I’m all for property accessors, but I’m struggling to come up with a response for what he says. Modern programming languages like Kotlin and Swift have been strongly encouraging the use of property accessors.

Comments
  • 4
    @yowhatthefuck I think that in rapidly advancing fields like programming, teachers run a big risk of being stuck since they do not encounter enough real life challenges.

    Its all up to the individual teacher own drive to keep up.

    There should be some rotation out in the field for them, like internship, so they keep up.

    Some are better than others of cause.
  • 0
    I apply C# logic to this

    - always use properties
    - use shorthand if you don't have custom logic for accessing or mutating
    - use getters and setter explicitly when you do
  • 1
    If your model is just a sack of data sure, go ahead. Use getters/setters or just stop dancing around and make them public. If your models are are immutable (events, exceptions etc.), use named constructors w/ getters.

    But in case the model is more than a DTO, add actual behavior and remove the getters. You can query data via read- and view models.
  • 1
    Just read it up to be sure...

    https://kotlinlang.org/docs/...

    I think there's a whole lot of confusion going on...

    Most languages started property accessors to shorten code.

    A property accessor is usually focused on wrapping a setter or getter to a variable by it's name.
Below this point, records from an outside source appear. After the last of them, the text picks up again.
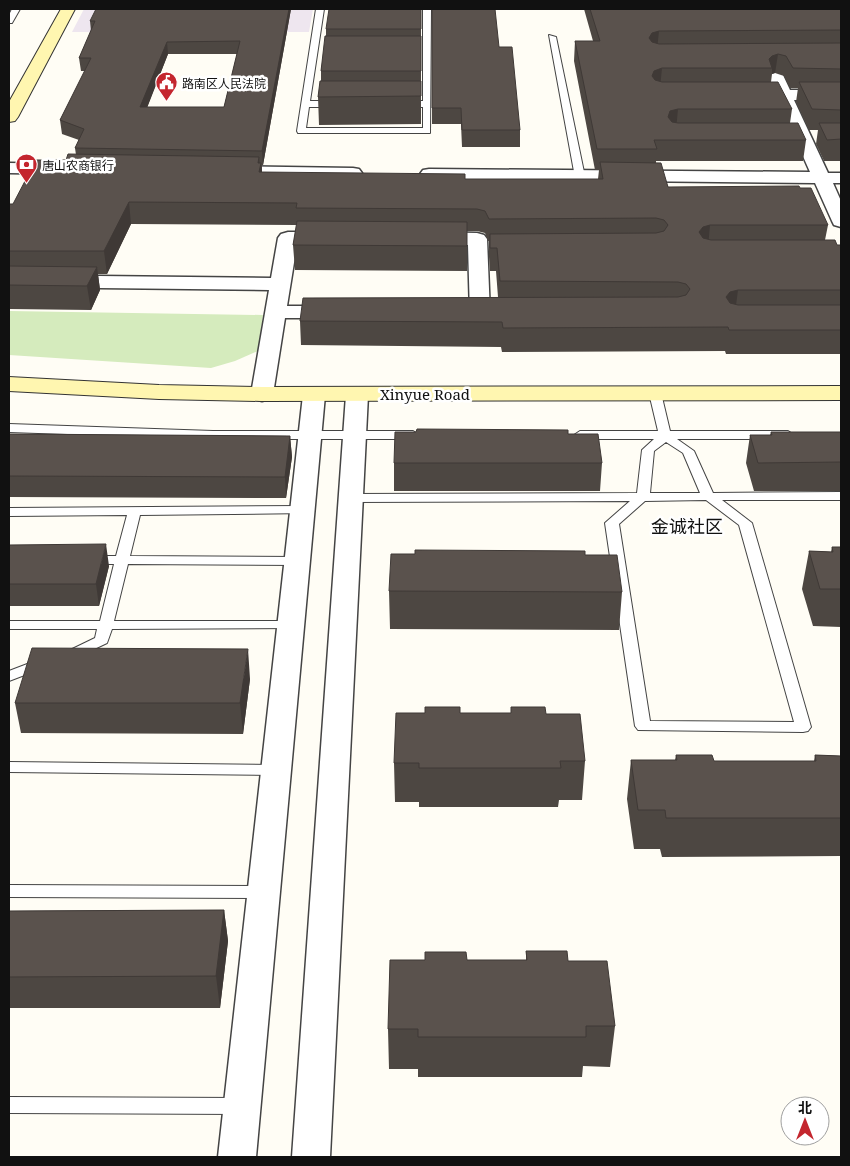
<svg xmlns="http://www.w3.org/2000/svg" width="850" height="1166" font-family="'Noto Serif','Noto Sans SC',serif">
<style>
.industrial{fill:#eee6ef}
.green{fill:#d5ebbd}
.lines{fill:none;stroke-linecap:round;stroke-linejoin:round}
.lane-casing{stroke:#444;stroke-width:2}
.street-casing{stroke:#444;stroke-width:3}
.secondary-casing{stroke:#333;stroke-width:2}
.lane{fill:#fff;fill-rule:evenodd}
.street{fill:#fff;fill-rule:evenodd}
.secondary{fill:#fff6b0;fill-rule:evenodd}
.wall{fill:#4d4742;fill-rule:evenodd}
.shaded-wall{fill:#3f3936}
.building{fill:#5a524d;stroke:#3f3936;fill-rule:evenodd}
.labels{text-anchor:middle;dominant-baseline:central;stroke-width:5;stroke-linejoin:round;paint-order:stroke}
.far-poi-label{font-size:12px;fill:#111;stroke:#fff;text-anchor:start}
.street-label{font-size:15px;fill:#111;stroke:#fff}
.quarter-label{font-size:18px;fill:#111;stroke:#fff}
</style>
<rect width="100%" height="100%" fill="#fffdf5"/>
<path class="industrial" d="M84,9H313L309,32H72Z"/>
<path class="green" d="M9,311L263,315L258,351L235,361L211,368L9,355Z"/>
<g class="lines">
<defs>
<path id="lane" d="M12,9H20L12,23H9V15Z
M316,9H324L310,101H336L340,104L336,107H309L306,128H423V107H402L398,104L402,101H423V9H431L430,133H298L297,131Z
M549,35L556,37L585,177L580,180L575,177Z
M655,389L661,393L670,431H788L794,435L788,439H677L694,451L713,493L841,492V500H722L752,523L811,727L808,731L803,732L638,730L635,726L605,523L630,501L351,502L345,498L351,494L637,493L642,450L654,439H580L574,435L580,431H658L649,393ZM666,442L683,453L700,493H650L654,451ZM706,500L739,525L794,722L650,721L619,524L645,501Z
M9,424L213,431H413L419,435L413,439H213L9,432Z
M304,506L309,507L310,510L309,513L140,515L130,556L298,557L305,561L298,565L128,564L114,621H291L296,622L298,625L296,628L112,629L107,643L69,661L64,659L62,656L64,653L95,638L97,629H9V621H100L114,564H90L83,560L90,556H116L127,515L9,516V508Z
M43,658L48,660L50,663L48,666L9,681V671Z
M9,762L277,765L283,766L285,770L283,774L277,775L9,772Z
M9,885L264,886L270,887L273,892L270,897L264,898L9,897Z
M9,1097L242,1098L249,1100L252,1106L249,1112L242,1114L9,1113Z"/>
<path id="street" d="M766,51L771,53L774,56L790,90H841V100H794L828,173H841V183H833L841,201V227L834,225L832,221L815,183L429,179L423,178L420,174L423,170L429,169L810,172L778,100L742,98L740,95L742,92L774,90L758,56L761,53Z
M9,163L68,164L74,165L77,169L74,173L68,174L9,173Z
M227,166L353,168L359,169L362,173L359,177L353,178L221,175L218,171L221,167Z
M288,232H331L338,234L341,238L338,242L297,244L287,306H337L344,308L347,312L344,316L337,318H285L273,394L270,399L262,401L254,399L251,394L269,290L9,287V275L271,278L278,238L281,234Z
M430,232L477,233L484,235L487,239L490,314L487,318L480,320L473,318L470,314L468,245L423,242L420,238L423,234Z
M314,388L322,390L325,395L256,1157H218L303,395L306,390Z
M357,388L365,390L368,395L330,1157H292L346,395L349,390Z"/>
<path id="secondary" d="M61,9H75L18,117L15,121L9,122V102Z
M9,377L159,385L262,387L841,386V400L262,401L159,399L9,391Z"/>
</defs>
<use href="#lane" class="lane-casing"/>
<use href="#street" class="street-casing"/>
<use href="#secondary" class="secondary-casing"/>
<use href="#lane" class="lane"/>
<use href="#street" class="street"/>
<use href="#secondary" class="secondary"/>
</g>
<path class="wall" d="M291,9L263,165H262V172L465,179H598L599,170H595L574,61L575,41H593L584,9H841V161H824L816,144L818,130H809L796,102L798,88H790L784,76L775,73L772,74L771,82L792,109L790,123L806,140L803,161H656V163L668,187L828,225L825,240L837,245H841V354H726L725,351L502,352L501,347L301,345L300,321L498,297L496,271H490L489,257V241H488L485,233L477,231H467V271L295,270L293,245L297,225L131,224L107,274H98L100,290L91,310L9,309V204H13L66,160L76,155L75,148L79,140L62,134L60,120L85,71H81L79,58L91,31L90,21ZM168,54H237L224,107H147Z
M432,9L520,130V147H462L461,124H432Z
M421,16V124L319,125L318,97L321,81V71L326,36V29Z
M771,432H841V491H754L746,463L750,435H770Z
M9,434L290,436L292,457L286,498L9,497Z
M568,434L602,463L600,491H394V463Z
M9,545L109,566L99,606H9Z
M832,547H841V627L813,626L802,589L809,551L831,552Z
M585,555L622,592L619,630L390,629L389,591Z
M250,679L243,734L21,733L15,703Z
M511,707L546,714L585,761L582,800H559L558,807H419V802H395L394,763L425,713H511Z
M676,755L714,761H814L815,755L841,756V856L662,857L660,849H634L627,799L631,760H675Z
M224,910L228,941L220,1008H9V911Z
M526,951L568,961L615,1026L610,1067L583,1066L582,1077H418V1069H389L388,1029L425,960H526Z"/>
<path class="shaded-wall" d="M289,9H291L263,165L262,151Z
M659,31L657,50L649,38L652,33Z
M167,42L168,54L142,121L140,107Z
M778,54L775,73L772,74V68L769,59L772,56Z
M662,68L660,88L652,76L654,71Z
M678,109L676,130L668,117L670,111Z
M259,157L260,169L261,163L263,184L260,194L258,163Z
M129,202L131,224L107,274L104,251Z
M710,225L708,247L699,232L703,227Z
M97,267L100,290L91,310L87,286Z
M738,290L735,313L726,297L730,292Z
M290,436L292,457L286,498L285,477Z
M106,544L109,566L99,606L96,584Z
M248,649L250,679L243,734L240,703Z
M224,910L228,941L220,1008L216,976Z"/>
<path class="building" d="M96,9H289L262,151L75,148L84,129L60,120L91,58H79L95,21H90ZM240,41L224,107H140L167,42Z
M329,9H421V29H326Z
M432,9H495L499,47H512L520,130H462L461,108H432Z
M590,9H841V30L659,31L652,33L649,38L652,42L659,44L841,43V69L793,68L786,56L778,54L772,56L769,59L772,68H662L654,71L652,76L655,80L662,82H778L792,109H678L670,111L668,117L672,122L678,123H798L806,140H654L657,149H597L575,41H600Z
M325,36H421V71H321Z
M320,81H421V96L318,97Z
M799,82H841V110L812,109Z
M819,123H841V139L827,140Z
M68,154L259,157L258,163H261L259,172L465,174V179H603L600,162L661,163L668,187L799,186L800,188H811L828,225H710L703,227L699,232L703,238L711,240H835L837,245H841V290H738L730,292L726,297L730,303L738,305H841V330H729L728,327L503,328L502,322L300,321L303,298L678,297L686,295L690,289L686,284L678,282L500,281L497,248H490V234L656,233L664,231L668,225L664,220L656,218L489,219L485,211L477,209L296,208L297,203L129,202L104,251H9V204H13L36,160H66Z
M297,221L467,222V246L293,245Z
M9,266L97,267L87,286L9,285Z
M417,429L568,430V434H598L602,463H394L395,432H416Z
M771,432H841V462L758,463L750,435H772Z
M9,434L290,436L285,477L9,476Z
M106,544L96,584H9V545Z
M832,547H841V589H820L809,551L833,552Z
M415,550L585,551V555H617L622,592L389,591L391,554H415Z
M32,648L248,649L240,703H15Z
M425,707H460V713H511V707H545L546,714H580L585,761H560L561,768H419V763H394L396,713H425Z
M676,755H712L714,761H816L815,755L841,756V818H666L665,810H638L631,760H677Z
M224,910L216,976L9,977V911Z
M526,951H567L568,961H607L615,1026H586V1037H418V1029H388L390,960H425V952H466L467,960H527Z"/>
<defs>
<symbol id="civic-pin" viewBox="-11 -11 22 30"><path d="M0 17L-7.5 6A9.5 9.5 0 1 1 7.5 6Z" fill="#c4262e" stroke="#fff"/><path d="M-.6-6.5H3V-4.5H.6V-3L4-1V1h2V6H-6V1h2V-1L-.6-3ZM-1.2 2.5V6h2.4V2.5Z" fill="#fff"/></symbol>
<symbol id="bank-pin" viewBox="-11 -11 22 30"><path d="M0 17L-7.5 6A9.5 9.5 0 1 1 7.5 6Z" fill="#c4262e" stroke="#fff"/><path d="M-6-4H6V4H-6ZM0-2.3a2.3 2.3 0 1 0 0 4.6a2.3 2.3 0 1 0 0-4.6Z" fill="#fff"/></symbol>
</defs>
<g fill-rule="evenodd">
<use href="#civic-pin" x="154" y="70" width="25" height="34"/>
<use href="#bank-pin" x="14" y="152" width="25" height="34"/>
</g>
<g class="labels">
<g class="far-poi-label">
<text x="182" y="83">路南区人民法院</text>
<text x="42" y="165">唐山农商银行</text>
</g>
<g class="street-label">
<text x="425" y="394">Xinyue Road</text>
</g>
<g class="quarter-label">
<text x="687" y="526">金诚社区</text>
</g>
</g>
<rect width="850" height="1166" fill="none" stroke="#111111" stroke-width="20"/>
<g transform="translate(805 1121)"><circle r="24" fill="#ffffff" stroke="#a0a0a0"/>
<path d="M0-4L9 19L0 12L-9 19Z" fill="#c4262e"/>
<text y="-8" font-size="14" font-weight="bold" text-anchor="middle" fill="#111111">北</text>
</g>
</svg>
That's true for most languages.

    So. Property accessor is in it's most basic form just a shortened version of an setter and getter.

    Take a breath and let that sink in.

    Now the more interesting part starts:

    Visibility / Scope - aka
    private, public and (only in some languages) protected / friendly

    Here languages start to be different.
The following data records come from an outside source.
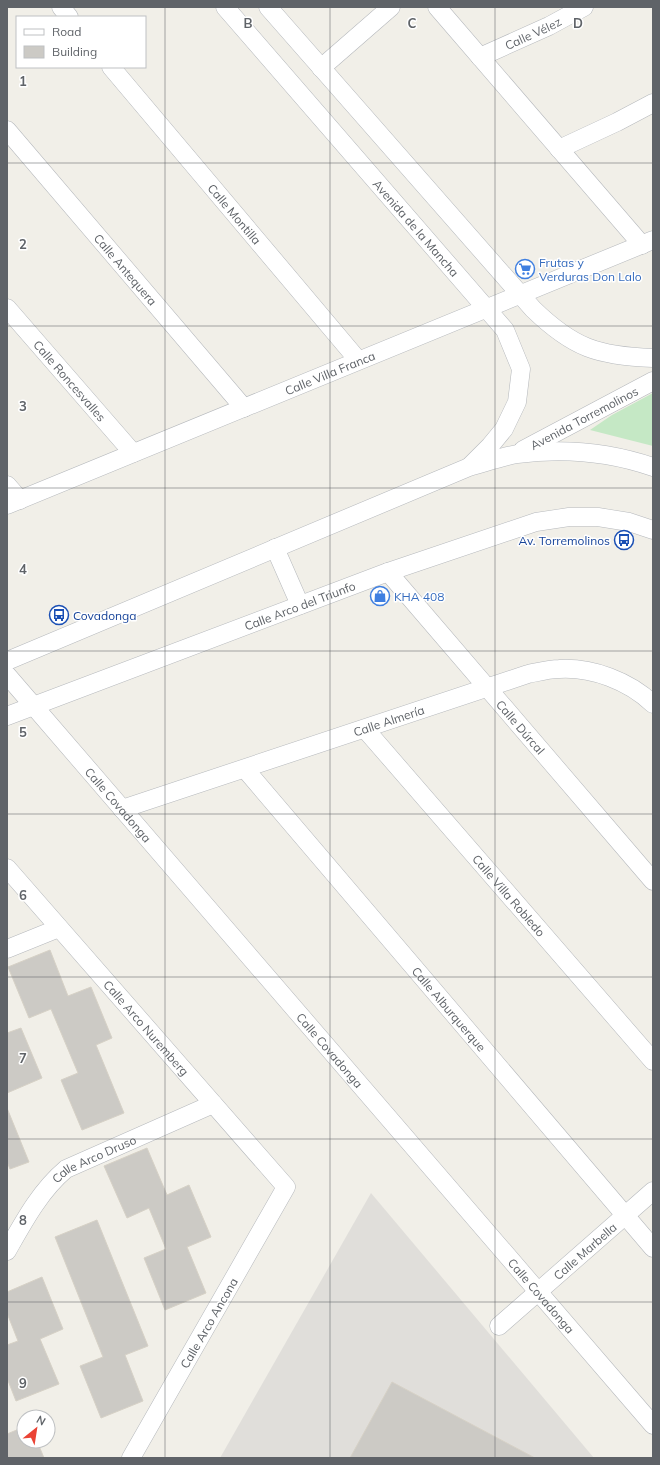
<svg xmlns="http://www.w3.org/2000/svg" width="660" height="1465" font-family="Mulish,sans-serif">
	<rect width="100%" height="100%" fill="#f1efe8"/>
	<!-- industrial -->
	<path fill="#e0deda" d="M371,1193L594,1458H220Z"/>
	<!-- green -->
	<path fill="#c5e8c5" d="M653,393V446L590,430L612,415Z"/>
	<!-- building -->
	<path fill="#cccac5" stroke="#d6d1c6" d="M50,950L68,996L91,987L112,1038L96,1045L124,1113L82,1130L61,1080L78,1073L51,1009L29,1018L8,967Z
		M21,1028L42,1078L7,1093V1033Z
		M7,1108L29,1162L10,1169L7,1162Z
		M147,1148L167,1195L189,1185L211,1237L187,1247L206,1293L165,1310L144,1258L166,1249L149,1208L127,1218L104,1166Z
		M97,1220L148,1346L125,1355L143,1401L101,1418L80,1366L103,1357L55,1237Z
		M42,1277L63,1329L40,1339L59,1384L16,1401L7,1378V1345L18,1341L7,1313V1292Z
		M392,1382L535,1458H350Z
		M24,1427V1441H37L44,1458H7V1434Z"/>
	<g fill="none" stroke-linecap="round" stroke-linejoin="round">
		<!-- minor casing -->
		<g stroke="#b5b8bc" stroke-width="19">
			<g id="minor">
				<path d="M61,7L69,17"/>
				<path id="s1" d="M225,7L505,330L521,369L517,402L504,429L490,446L470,466"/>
				<path d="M268,7L533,309C573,348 598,356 653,358"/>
				<path d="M437,7L642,245"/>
				<path id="s2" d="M480,57L549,26L584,7"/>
				<path id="s3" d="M111,67L358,360"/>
				<path d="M321,68L391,7"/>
				<path id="s4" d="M7,130L244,408"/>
				<path d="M559,149L617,122L653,103"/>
				<path id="s5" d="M7,308L133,453"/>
				<path id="s6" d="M523,450L653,381"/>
				<path d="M7,485L20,500"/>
				<path id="s7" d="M7,505L653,240"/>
				<path d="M275,548L300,605"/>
				<path id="s8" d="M388,572L653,881"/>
				<path d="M7,661L469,467C484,463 501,457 517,454C563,448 609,452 653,467"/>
				<path id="s9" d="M7,675L653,1425"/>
				<path id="s10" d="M7,716L388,572L536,522L569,517H598L629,522L653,530"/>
				<path id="s11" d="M365,729L653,1061"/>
				<path id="s12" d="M245,769L653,1248"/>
				<path id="s13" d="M122,809L528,674C538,672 549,669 559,669C592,667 629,681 653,704"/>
				<path id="s14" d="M7,868L286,1187L131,1458"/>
				<path d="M7,949L59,928"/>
				<path id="s15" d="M7,1251C24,1221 40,1191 66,1169L213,1104"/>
				<path id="s16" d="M499,1326L653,1191"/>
			</g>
		</g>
		<!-- minor -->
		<use href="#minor" stroke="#fff" stroke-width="18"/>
	</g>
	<!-- grid -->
	<path fill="none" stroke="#5f6368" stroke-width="1" stroke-opacity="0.55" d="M165,7V1458M330,7V1458M495,7V1458M7,163H653M7,326H653M7,488H653M7,651H653M7,814H653M7,977H653M7,1139H653M7,1302H653"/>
	<!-- icons -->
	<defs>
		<g id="supermarket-ring" transform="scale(1)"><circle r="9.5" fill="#fff" stroke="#3f7fe0" stroke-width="1.5"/><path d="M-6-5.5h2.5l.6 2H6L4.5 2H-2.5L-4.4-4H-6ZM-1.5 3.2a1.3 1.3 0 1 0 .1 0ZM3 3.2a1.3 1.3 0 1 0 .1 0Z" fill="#3f7fe0"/></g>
		<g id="bus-ring" transform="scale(1)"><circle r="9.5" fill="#fff" stroke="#1a4fb4" stroke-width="1.5"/><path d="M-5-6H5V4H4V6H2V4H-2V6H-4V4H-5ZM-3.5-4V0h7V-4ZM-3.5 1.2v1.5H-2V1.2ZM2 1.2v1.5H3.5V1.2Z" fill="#1a4fb4"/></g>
		<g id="shop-ring" transform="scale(1)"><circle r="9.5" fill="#fff" stroke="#3f7fe0" stroke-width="1.5"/><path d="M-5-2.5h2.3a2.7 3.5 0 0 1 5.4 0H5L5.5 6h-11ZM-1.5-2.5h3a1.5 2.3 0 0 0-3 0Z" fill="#3f7fe0"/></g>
	</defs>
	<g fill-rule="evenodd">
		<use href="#supermarket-ring" x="525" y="269"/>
		<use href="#bus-ring" x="624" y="540"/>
		<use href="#shop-ring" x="380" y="596"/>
		<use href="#bus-ring" x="59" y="615"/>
	</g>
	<g text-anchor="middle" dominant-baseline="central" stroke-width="3" stroke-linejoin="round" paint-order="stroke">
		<!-- street labels -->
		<g font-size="12" fill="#5f6368" stroke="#fff">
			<text stroke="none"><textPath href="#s2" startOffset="58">Calle Vélez</textPath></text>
			<text stroke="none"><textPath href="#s3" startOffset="192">Calle Montilla</textPath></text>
			<text stroke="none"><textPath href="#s1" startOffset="292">Avenida de la Mancha</textPath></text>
			<text stroke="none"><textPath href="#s4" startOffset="183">Calle Antequera</textPath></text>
			<text stroke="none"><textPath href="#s7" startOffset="349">Calle Villa Franca</textPath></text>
			<text stroke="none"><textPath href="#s5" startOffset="96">Calle Roncesvalles</textPath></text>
			<text stroke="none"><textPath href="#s6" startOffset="69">Avenida Torremolinos</textPath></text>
			<text stroke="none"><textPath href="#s10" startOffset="313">Calle Arco del Triunfo</textPath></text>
			<text stroke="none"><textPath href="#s13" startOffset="281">Calle Almería</textPath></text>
			<text stroke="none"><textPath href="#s8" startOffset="204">Calle Dúrcal</textPath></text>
			<text stroke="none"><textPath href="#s9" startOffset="171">Calle Covadonga</textPath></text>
			<text stroke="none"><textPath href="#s11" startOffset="220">Calle Villa Robledo</textPath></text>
			<text stroke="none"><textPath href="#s12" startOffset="315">Calle Alburquerque</textPath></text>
			<text stroke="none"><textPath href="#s14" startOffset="212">Calle Arco Nuremberg</textPath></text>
			<text stroke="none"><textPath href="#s9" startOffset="495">Calle Covadonga</textPath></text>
			<text stroke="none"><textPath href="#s15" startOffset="131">Calle Arco Druso</textPath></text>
			<text stroke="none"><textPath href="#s16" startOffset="114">Calle Marbella</textPath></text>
			<text stroke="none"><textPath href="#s9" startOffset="819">Calle Covadonga</textPath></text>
			<text transform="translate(209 1323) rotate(-60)">Calle Arco Ancona</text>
		</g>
		<!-- shop labels -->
		<g font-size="12" fill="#366cbe" stroke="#fff" text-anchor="start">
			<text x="539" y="262">Frutas y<tspan x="539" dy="14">Verduras Don Lalo</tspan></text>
			<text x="394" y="596">KHA 408</text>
		</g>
		<!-- transit labels -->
		<g font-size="12" fill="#164399" stroke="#fff" text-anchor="end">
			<text x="610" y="540">Av. Torremolinos</text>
			<text x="73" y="615" text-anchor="start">Covadonga</text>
		</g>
	</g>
	<g font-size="13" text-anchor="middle" font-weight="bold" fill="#5f6368" stroke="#fff" stroke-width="3" stroke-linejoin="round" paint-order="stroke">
		<text x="248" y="28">B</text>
		<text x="412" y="28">C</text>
		<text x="578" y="28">D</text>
		<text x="23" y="86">1</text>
		<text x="23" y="249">2</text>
		<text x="23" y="411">3</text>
		<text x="23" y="574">4</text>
		<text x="23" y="737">5</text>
		<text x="23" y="900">6</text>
		<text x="23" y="1063">7</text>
		<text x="23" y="1225">8</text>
		<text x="23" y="1388">9</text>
	</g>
	<!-- border -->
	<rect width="660" height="1465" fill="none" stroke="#5f6368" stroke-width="16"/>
	<!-- legend -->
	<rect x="16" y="16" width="130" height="52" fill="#ffffff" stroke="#bfc1c3"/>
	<rect x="24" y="29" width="20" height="6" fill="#ffffff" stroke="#bfc1c3"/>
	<text x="52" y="36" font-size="12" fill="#5f6368">Road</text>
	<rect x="24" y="46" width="20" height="12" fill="#cccac5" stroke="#bfc1c3"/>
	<text x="52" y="56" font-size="12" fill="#5f6368">Building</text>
	<!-- north arrow -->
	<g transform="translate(36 1429) rotate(30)"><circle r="19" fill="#ffffff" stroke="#bfc1c3"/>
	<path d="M0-3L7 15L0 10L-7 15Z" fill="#ea4335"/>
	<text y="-6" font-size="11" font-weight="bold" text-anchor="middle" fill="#5f6368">N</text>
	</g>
</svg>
    And the confusing part (which many people pointed out) starts.

    Fact is: most property either define modifiers like public / private / protected or special keywords like var / val to define behaviour.
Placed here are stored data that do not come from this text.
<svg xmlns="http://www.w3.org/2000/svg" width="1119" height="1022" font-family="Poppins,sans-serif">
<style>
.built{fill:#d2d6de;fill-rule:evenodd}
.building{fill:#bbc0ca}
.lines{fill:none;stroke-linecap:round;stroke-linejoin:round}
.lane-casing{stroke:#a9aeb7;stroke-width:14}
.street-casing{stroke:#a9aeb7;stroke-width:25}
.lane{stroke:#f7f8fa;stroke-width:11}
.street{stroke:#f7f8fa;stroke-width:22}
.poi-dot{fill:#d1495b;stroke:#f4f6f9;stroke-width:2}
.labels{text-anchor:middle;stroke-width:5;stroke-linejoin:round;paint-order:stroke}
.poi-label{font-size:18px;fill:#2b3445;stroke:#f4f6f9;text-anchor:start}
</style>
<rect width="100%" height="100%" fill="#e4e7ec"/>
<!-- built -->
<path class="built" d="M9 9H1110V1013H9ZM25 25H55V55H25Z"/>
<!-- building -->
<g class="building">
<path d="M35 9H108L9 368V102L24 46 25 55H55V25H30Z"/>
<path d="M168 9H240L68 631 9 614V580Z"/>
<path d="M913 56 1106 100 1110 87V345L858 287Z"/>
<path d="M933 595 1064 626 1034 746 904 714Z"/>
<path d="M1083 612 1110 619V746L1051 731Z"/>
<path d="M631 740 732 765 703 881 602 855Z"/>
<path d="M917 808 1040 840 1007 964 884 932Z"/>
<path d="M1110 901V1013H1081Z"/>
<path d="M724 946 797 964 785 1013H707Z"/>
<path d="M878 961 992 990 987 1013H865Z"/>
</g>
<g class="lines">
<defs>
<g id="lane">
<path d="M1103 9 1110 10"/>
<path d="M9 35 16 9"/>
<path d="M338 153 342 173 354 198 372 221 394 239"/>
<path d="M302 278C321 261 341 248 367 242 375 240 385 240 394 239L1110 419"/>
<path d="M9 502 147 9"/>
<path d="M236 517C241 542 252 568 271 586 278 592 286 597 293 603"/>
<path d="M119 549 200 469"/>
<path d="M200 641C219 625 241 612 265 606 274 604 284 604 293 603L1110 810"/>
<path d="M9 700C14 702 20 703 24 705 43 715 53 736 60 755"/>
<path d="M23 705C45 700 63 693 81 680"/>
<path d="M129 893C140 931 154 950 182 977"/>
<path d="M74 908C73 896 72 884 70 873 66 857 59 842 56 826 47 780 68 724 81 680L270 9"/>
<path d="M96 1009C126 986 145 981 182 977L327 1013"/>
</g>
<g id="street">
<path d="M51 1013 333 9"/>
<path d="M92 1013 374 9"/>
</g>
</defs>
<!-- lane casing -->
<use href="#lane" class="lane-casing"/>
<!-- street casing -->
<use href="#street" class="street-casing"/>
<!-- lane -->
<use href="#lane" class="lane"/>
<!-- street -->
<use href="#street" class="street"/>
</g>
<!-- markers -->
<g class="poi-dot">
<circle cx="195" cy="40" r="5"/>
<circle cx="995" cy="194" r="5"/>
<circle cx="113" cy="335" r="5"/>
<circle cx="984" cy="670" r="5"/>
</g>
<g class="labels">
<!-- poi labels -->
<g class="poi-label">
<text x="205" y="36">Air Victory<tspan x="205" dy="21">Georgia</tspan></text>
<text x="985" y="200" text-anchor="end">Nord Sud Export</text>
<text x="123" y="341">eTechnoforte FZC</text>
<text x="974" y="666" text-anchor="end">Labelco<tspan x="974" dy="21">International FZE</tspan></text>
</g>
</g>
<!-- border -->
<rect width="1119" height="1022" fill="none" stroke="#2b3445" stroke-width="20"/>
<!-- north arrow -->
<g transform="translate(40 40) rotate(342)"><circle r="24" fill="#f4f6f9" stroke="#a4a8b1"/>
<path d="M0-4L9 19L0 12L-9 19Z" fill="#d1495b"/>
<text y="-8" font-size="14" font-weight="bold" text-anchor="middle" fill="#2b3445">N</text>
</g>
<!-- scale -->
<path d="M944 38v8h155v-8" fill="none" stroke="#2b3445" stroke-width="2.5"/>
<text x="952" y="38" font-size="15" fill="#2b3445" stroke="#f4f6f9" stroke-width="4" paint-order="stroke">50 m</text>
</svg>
    A good design makes use of behaviour by utilizing it to either hide it - mostly to allow reusage / abstraction / composition / polymorphic / ... - or to not hide it all.

    The last part is where some coders get too high strung on theoretical books / people / internet telling them what to do.

    At first an class with public fields might seem terryfying.

    But if a class consists only of public fields, has no additional behaviour and no further inheritance / composition and so on....

    Then it's just that. An isolated data container for data.

    There's no OOP here and hence do not apply OOP. It's data - nothing more, nothing less.

    That's what most people call an DTO - data transfer object.

    public Bla {
    public int age;
    public string name;
    }

    It's as simple as that.
  • 1
    There are good arguments against accessors. Generally a developer expects model[property] to return the raw property on model. By adding custom logic in an accessor you defy that expectation.

    (Especially In languages where property accessors weren't considered from the get-go [Javascript, PHP]) they can make code harder to debug, extend or overwrite and look like "magic".

    Php doesn't have per-property accessors, but a single "magic" _get and _set method per class. The PHP framework Laravel heavily uses these and sometimes in ways that make code harder to read, i.e. by causing side effects/ state changes
  • 1
    @webketje
    That sounds objectively awful and magic string riddled. Which is itself a code smell.

    I tend to like accessors, especially for derivative properties when I'm forced to do OOP. No need for a backing field if the data is inferred. You also can't do lazy instantiation without an accessor of some kind.

    There's also a difference between a contextual model, a viewmodel, a record and an entity.
  • 1
    @IntrusionCM in C# 9 that coming up you would use a record, which is an immutable value object for that.

    I only wish it had not taken so long for them to get to this :/

    So much code that could have been made easier.

    And its supposed to help the compiler do aggressive optimization.
  • 1
    @Voxera
    It took 3 years of us protesting the implementation to get them to follow F#'s records implementation.

    Mads and gang don't have the respect for external ideas that Anders had.